While they acknowledge the importance of language education and standardization in a given society, Descriptive Linguists do not consider any dialect to be superior to any other. For example, in their view, the Queen’s English, Cockney, General American English, African-American English, and New Zealand English are ALL equally valid and important dialects.
Prescriptive linguists, in contrast, prescribe how they think people should speak or write.
They believe that the “rules” they learned in school are in fact “laws” that must never be broken.
They consider style guides like The Elements of Style by William Strunk, Jr. and E. B. White as Bible-esque sacred texts never to be questioned.
They hold that the arbitrary stylistic preferences of certain 18th century British authors hold inherent moral and intellectual superiority.
They argue that there is a “right” and “wrong” way to speak and write, and that informal flavors of a language are lesser than their more formal counterparts.

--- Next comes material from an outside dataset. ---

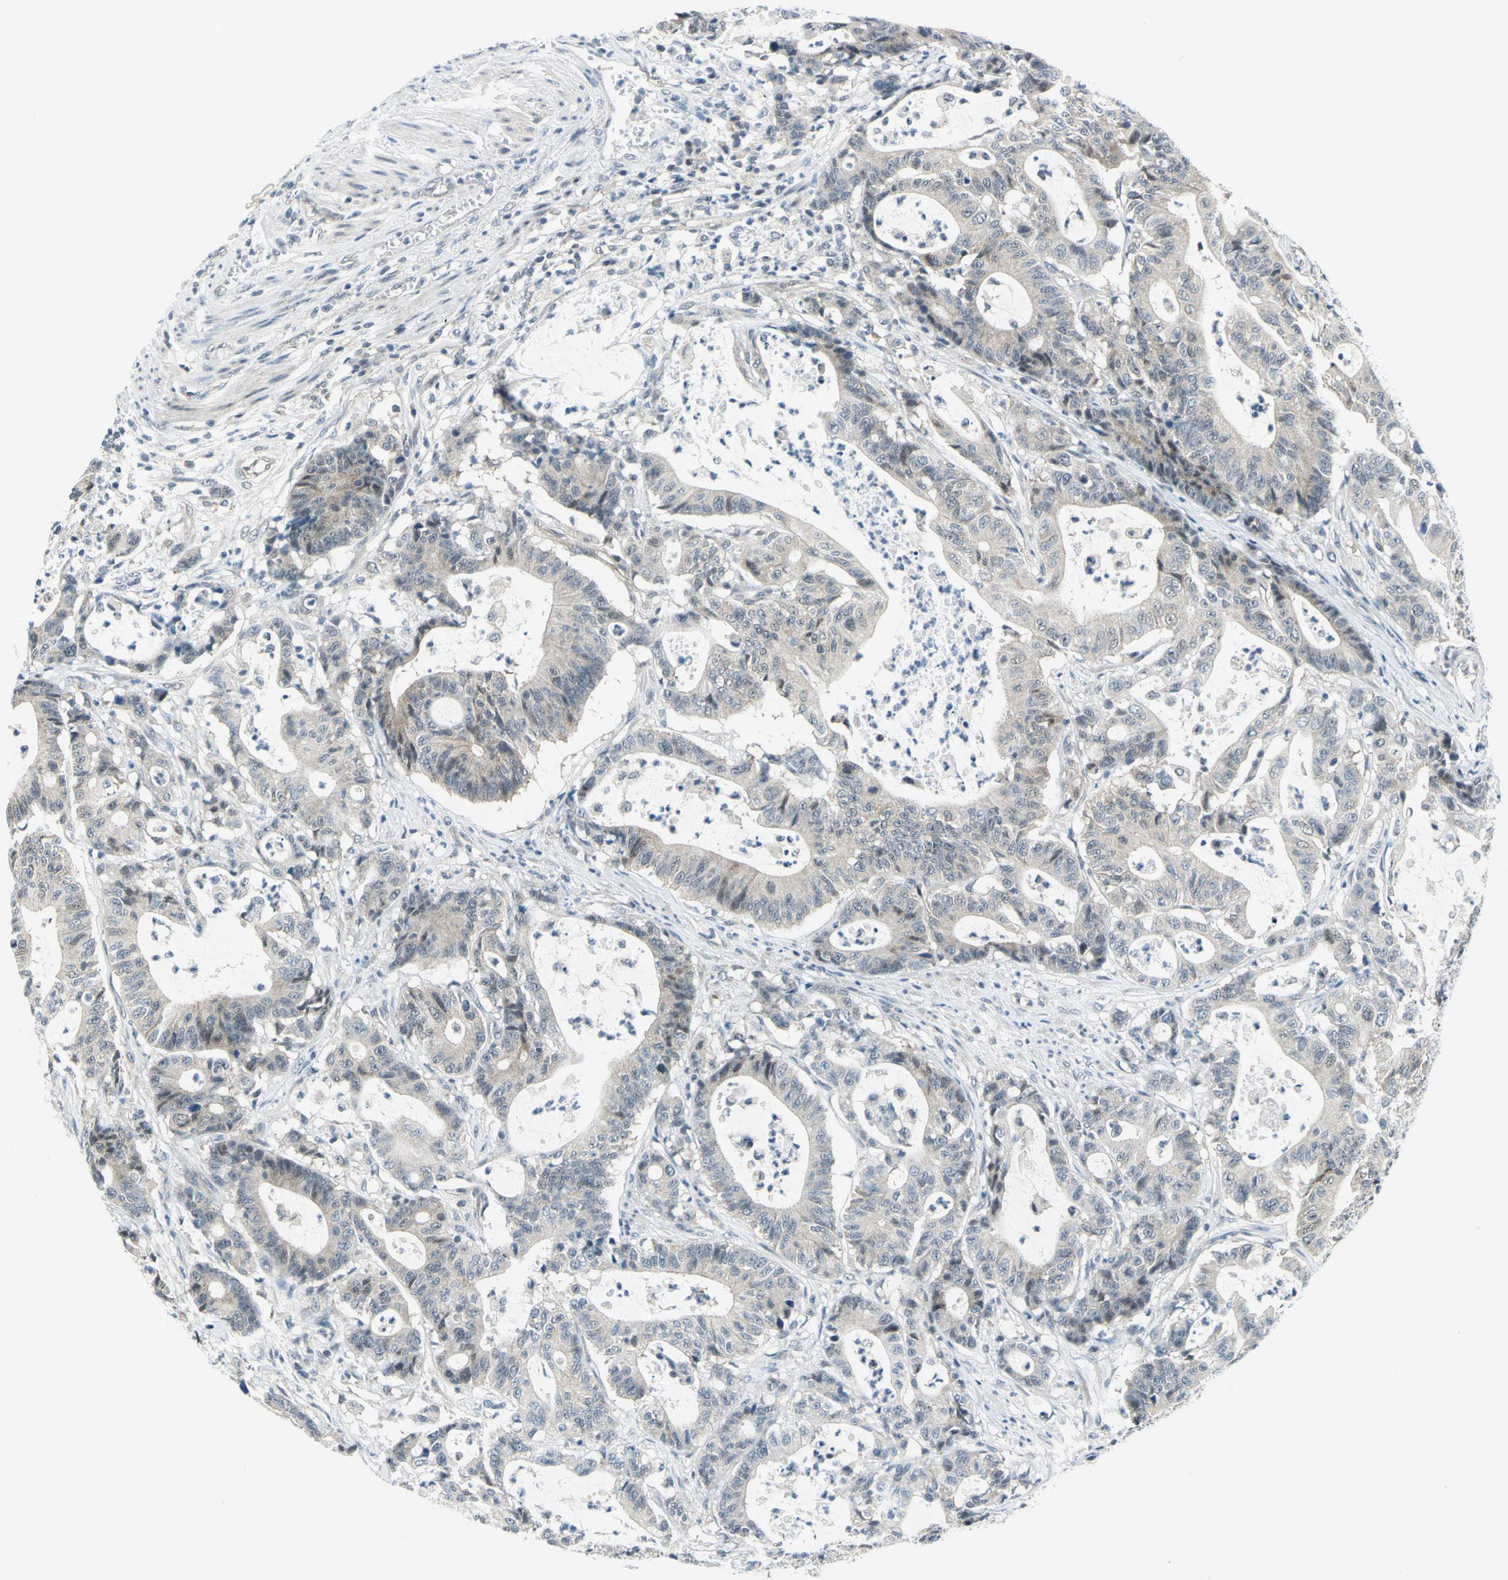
{"staining": {"intensity": "weak", "quantity": "25%-75%", "location": "cytoplasmic/membranous"}, "tissue": "colorectal cancer", "cell_type": "Tumor cells", "image_type": "cancer", "snomed": [{"axis": "morphology", "description": "Adenocarcinoma, NOS"}, {"axis": "topography", "description": "Colon"}], "caption": "IHC (DAB) staining of human colorectal cancer reveals weak cytoplasmic/membranous protein staining in about 25%-75% of tumor cells.", "gene": "PIN1", "patient": {"sex": "female", "age": 84}}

They believe that how you speak demonstrates your level of intelligence, which is fraught with peril as it can lead to linguistic bigotry: thinking that we’re better than other people because of how we speak.
Why I Side With Descriptive Linguists
I am not a religious person, but please allow me to quote a beautiful passage from the Book of Ecclesiastes:
“To every thing there is a season,
A time for every purpose under the heaven.”
Human languages have evolved myriad flavors of communication appropriate to every “season” and “purpose.” And this evolution never stops, progressing country to country, generation to generation, and individual to individual.
As a member of a given culture, generation, or speech group, you know exactly which mode of dress and speech is appropriate for each context you encounter day to day. Just as you wouldn’t wear a tuxedo to a friend’s poolside BBQ or sweats to a job interview, you wouldn’t speak the same way to a potential boss and your spatula-wielding pal.
Clothing is in fact the perfect metaphor for language usage. Instead of thinking of certain flavors of language as inherently “right” or “wrong,” think of them as different outfits appropriate for a very specific social contexts.
Hanging out with high school friends? Time for slang and sweatpants. Giving a speech at a formal fundraiser? Time to don a tuxedo and leave the F-bombs at home.
Just because someone uses slang in one context, it doesn’t follow that they don’t know how to use more formal, stylized language when the situation demands.
So let’s stop judging someone’s intelligence or erudition based on their accent, vocabulary, or speech patterns. Instead, I encourage you to become a descriptive linguist and celebrate the ability of speech varieties to increase comprehension, demonstrate empathy, and build solidarity.